Attitudes to northern nationalists were diverse and complex. A basic sympathy informed most public responses during the early stages of the conflict. While refugees were seen primarily as victims they seem to have been welcomed. However, when they complained or appeared ungrateful attitudes could change very quickly. Anything other than gratitude and passivity was evidence of deviancy. The official view that many of those who arrived in July 1972 were holiday makers is remarkable given the situation in Belfast. July 1972 was the worst month of the worst year of the Troubles and saw almost 100 people killed. Lenadoon, where at least 500 of the refugees came from, was the site of a breakdown of the IRA ceasefire. In Ballymurphy, from which hundreds fled, several people, including children, were killed by the British army. Sectarian assassinations escalated and that month also saw the carnage of Bloody Friday.
During May 1972, over 100 prominent southern Protestants published an open letter to Ulster Unionists in which they stressed they had 'every opportunity (to) play a full part in the affairs of the community'. They also asserted that in the Republic, 'Protestants hold positions of importance and trust at least in proportion to their fraction of the population'. Some have argued the Northern Irish conflict fostered understanding between Protestants and Catholics in the Republic.

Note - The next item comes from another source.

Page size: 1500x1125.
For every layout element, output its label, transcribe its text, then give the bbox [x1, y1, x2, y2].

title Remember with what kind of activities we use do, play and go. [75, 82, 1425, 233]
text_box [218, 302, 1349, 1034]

In fact, the eruption of violence after 1969 saw the re-emergence of old suspicions and resentments which produced fear and occasionally violence. Though expression of such prejudices was widely condemned, they were reminders of an element in Irish nationalism that never accepted Protestants as truly 'Irish'. Similarly, there were also those Protestants in the Republic who had remained 'loyalist' long after independence and whose politics were also a factor in border areas.

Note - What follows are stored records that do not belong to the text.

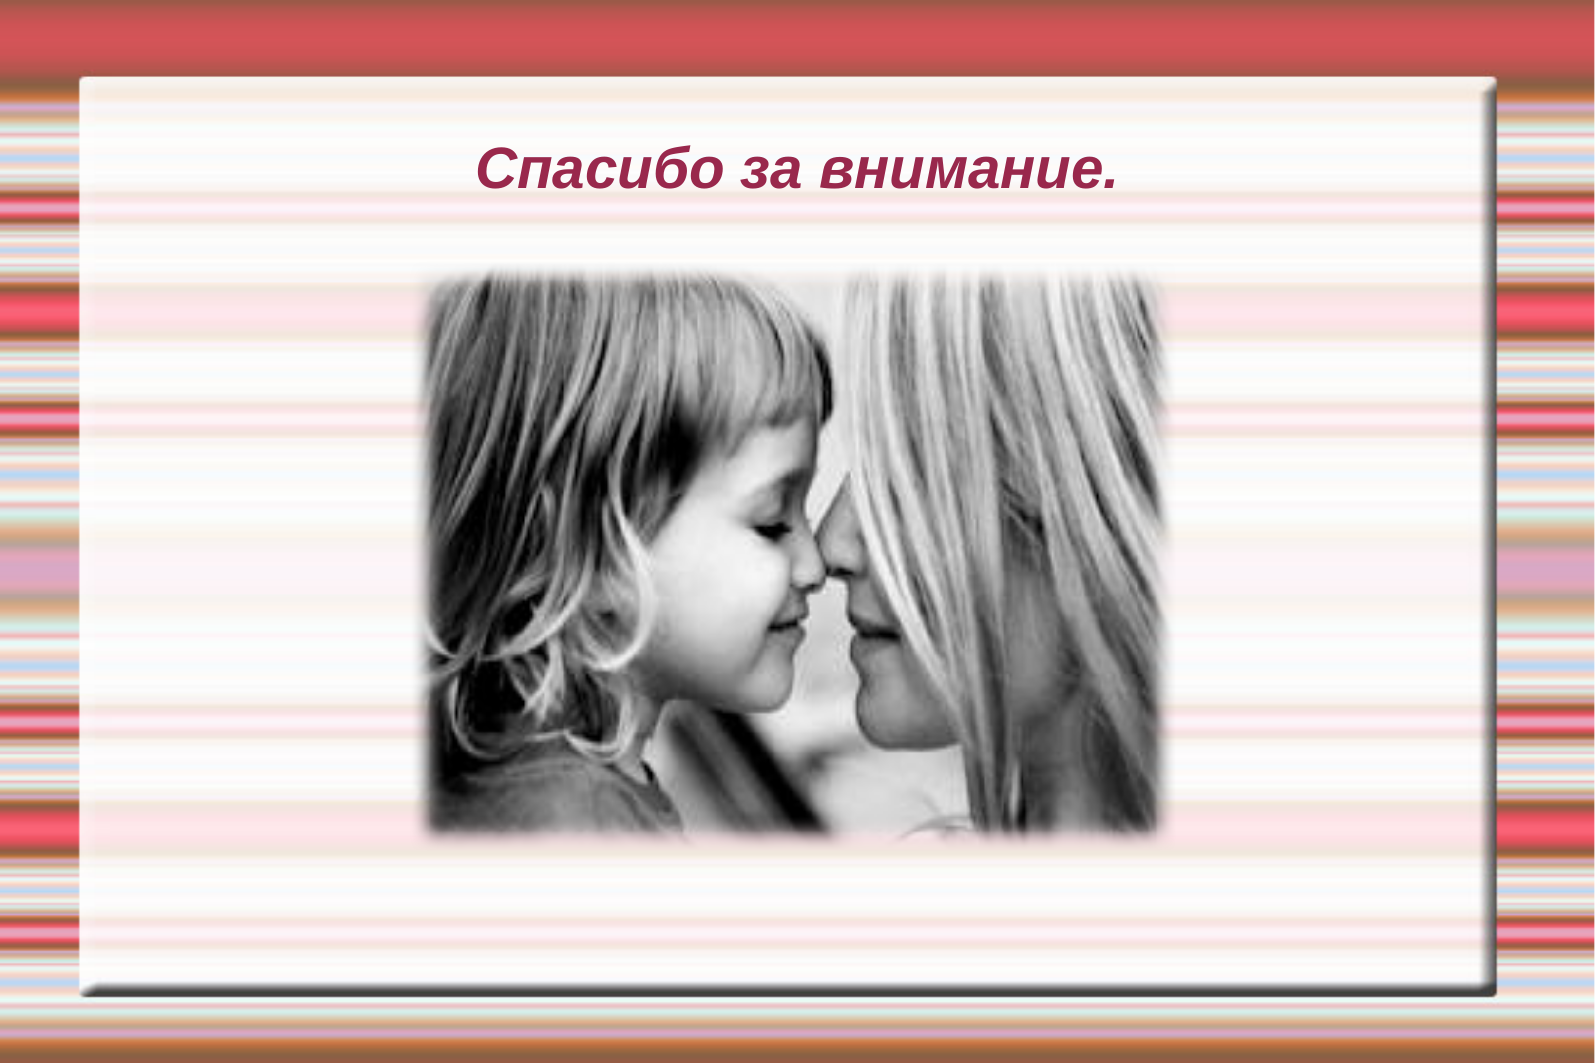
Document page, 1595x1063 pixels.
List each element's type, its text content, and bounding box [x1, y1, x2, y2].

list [410, 261, 1176, 851]
picture [0, 0, 1595, 1063]
title Спасибо за внимание. [116, 62, 1479, 276]
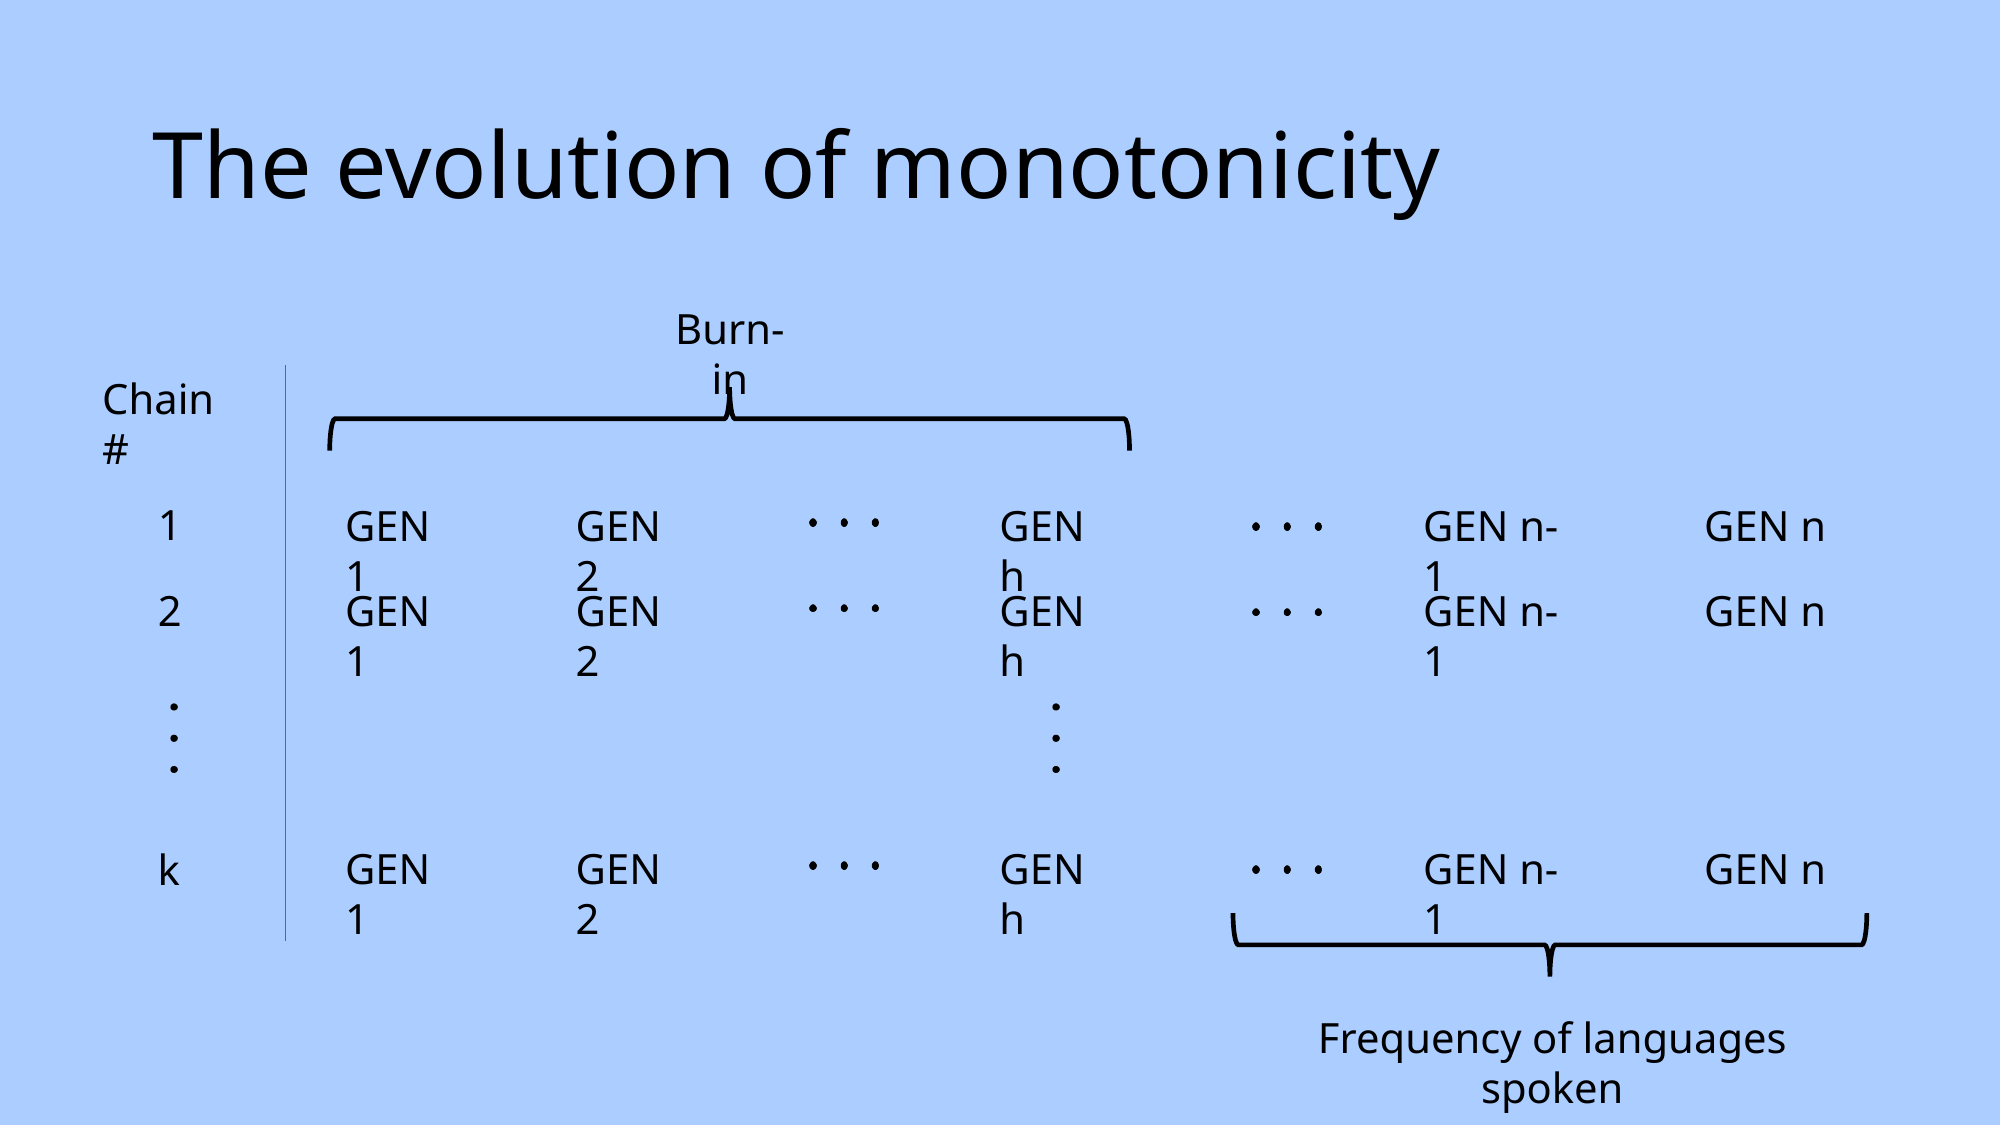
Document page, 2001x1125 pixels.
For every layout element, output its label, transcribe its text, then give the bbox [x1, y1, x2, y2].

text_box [87, 365, 1867, 941]
title The evolution of monotonicity [137, 59, 1863, 278]
text_box Burn-in [648, 295, 812, 365]
text_box Frequency of languages spoken [1263, 1004, 1841, 1120]
text_box [1235, 941, 1865, 977]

In February 1981, Raidió Teleifís Éireann (RTE) screened the final episode of Robert Kee's Ireland: A Television History. It featured an interview with Dubliner Vinny Byrne, a veteran of Michael Collin's 'Squad'. After 1972, the IRA's bombing offensive proved far harder for people to endorse. Sligo Fianna Fáil councillor Tom Deignan moved a motion of sympathy for the relatives of local IRA volunteer Kevin Coen, describing him as having been 'killed by British forces not the first Irishman to be killed by them'. The killing of female cleaning staff was perceived as having robbed Ireland of a moral superiority over the British; the 'dead of Derry dishonoured'. In Magill, Vincent Browne asserted that the 'killing of a 79-year-old man, who has had no personal involvement in the Northern Ireland issue, simply because of his family connections, is unjustifiable in any circumstances'.